The Young Knives, Ornaments From The Silver Arcade Album Review
Three nerds from North West Leicestershire's home town of Baron Zouche who have a certain somewhat unhealthy fascination for tweed, Adam & The Ants and Benny Hill impressions sound like an unlikely trio to be playing post-punk pop with killler hooks. The Mercury nominated threesome, once described rather outrageously as looking like "A bunch of paedo's", have built on the success and acclaim of their previous two studio albums, 'Voices Of Animals And Men' and 'Superabundance', to produce a potent new album that fizzes and sparkles with quality and creativity.

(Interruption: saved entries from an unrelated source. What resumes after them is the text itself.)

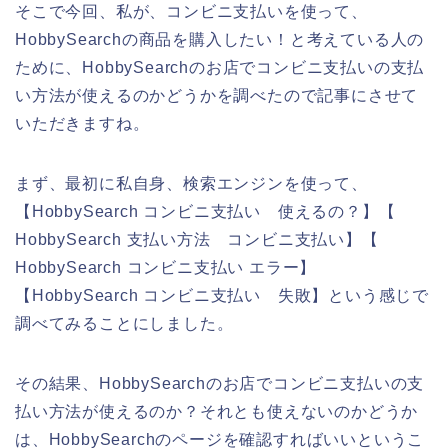
そこで今回、私が、コンビニ支払いを使って、
HobbySearchの商品を購入したい！と考えている人の
ために、HobbySearchのお店でコンビニ支払いの支払
い方法が使えるのかどうかを調べたので記事にさせて
いただきますね。
まず、最初に私自身、検索エンジンを使って、
【HobbySearch コンビニ支払い 使えるの？】【
HobbySearch 支払い方法 コンビニ支払い】【
HobbySearch コンビニ支払い エラー】
【HobbySearch コンビニ支払い 失敗】という感じで
調べてみることにしました。
その結果、HobbySearchのお店でコンビニ支払いの支
払い方法が使えるのか？それとも使えないのかどうか
は、HobbySearchのページを確認すればいいというこ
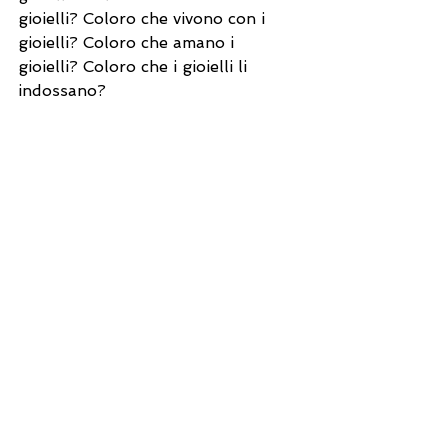
gioielli? Coloro che vivono con i 
gioielli? Coloro che amano i 
gioielli? Coloro che i gioielli li 
indossano?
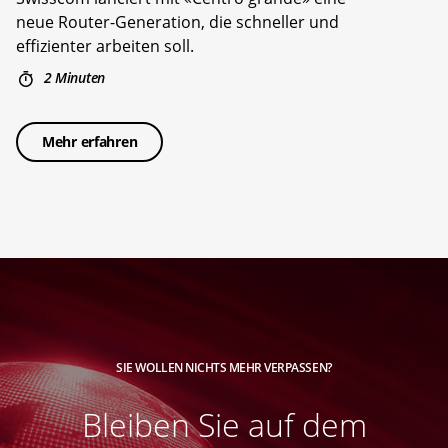
neue Router-Generation, die schneller und
effizienter arbeiten soll.
2 Minuten
Mehr erfahren
SIE WOLLEN NICHTS MEHR VERPASSEN?
Bleiben Sie auf dem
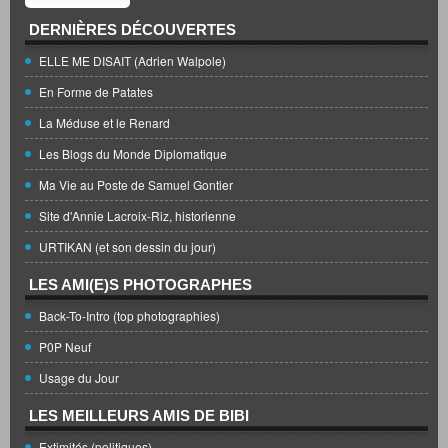
DERNIÈRES DÉCOUVERTES
ELLE ME DISAIT (Adrien Walpole)
En Forme de Patates
La Méduse et le Renard
Les Blogs du Monde Diplomatique
Ma Vie au Poste de Samuel Gontier
Site d'Annie Lacroix-Riz, historienne
URTIKAN (et son dessin du jour)
LES AMI(E)S PHOTOGRAPHES
Back-To-Intro (top photographies)
P0P Neuf
Usage du Jour
LES MEILLEURS AMIS DE BIBI
Extimités (politiques)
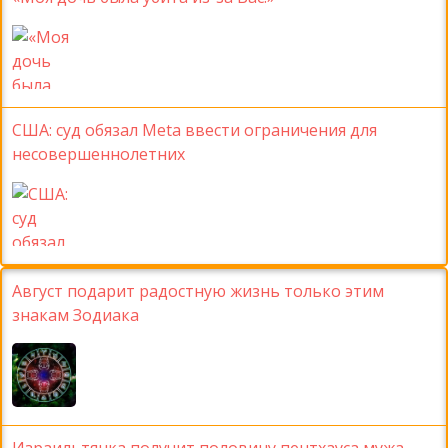
США: суд обязал Meta ввести ограничения для
несовершеннолетних
Август подарит радостную жизнь только этим
знакам Зодиака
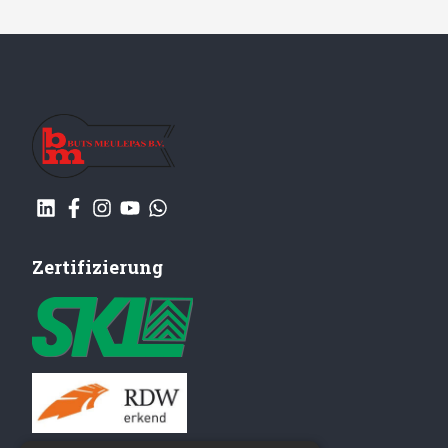
Zertifizierung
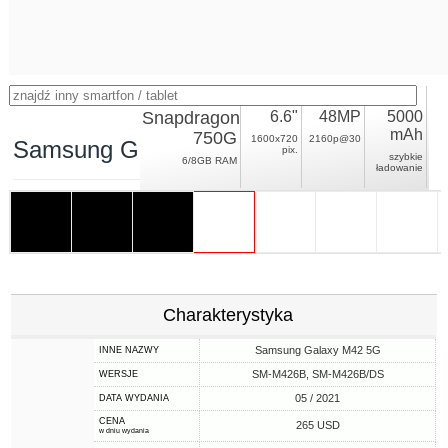
Snapdragon
6.6"
48MP
5000
mAh
750G
1600x720
2160p@30
Samsung Galaxy M42
pix.
szybkie
6/8GB RAM
ładowanie
Charakterystyka
Samsung Galaxy M42 5G
INNE NAZWY
SM-M426B, SM-M426B/DS
WERSJE
05 / 2021
DATA WYDANIA
CENA
265 USD
w dniu wydania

'Ornaments From The Silver Arcade' is set to be the sound track to a sizzling summer. With 5 potential singles delivered within the opening six tracks Young Knives strut their stuff as if giving an exhibition match or master class in well written, sharp, biting pop tunes. (Fear no longer boys, I think all who listen will agree that you are easily 10x better than The Darkness!) The first single 'Love My Name' leads off the effervescent set with rousing guitar breaks and intermittent spacey pea poppers. The only slight weak link in the chain of opening tunes, 'Woman' is up next. Pairing early Foals with that of The The, style and composition is no real failing for the horn accessorised number, it just doesn't quite match the others extremely high standard. 'Everything Falls Into Place' resets the bar. Starting brilliantly with a close approximation to The Falls take on 'Victoria' the almost 'petulant' bass line kicks along before the song breaks into its multiple hook laden verse and chorus. Chased to a climax in the latter 1/3rd by keys and conversation it's what the 3 minute pop tune was meant to be.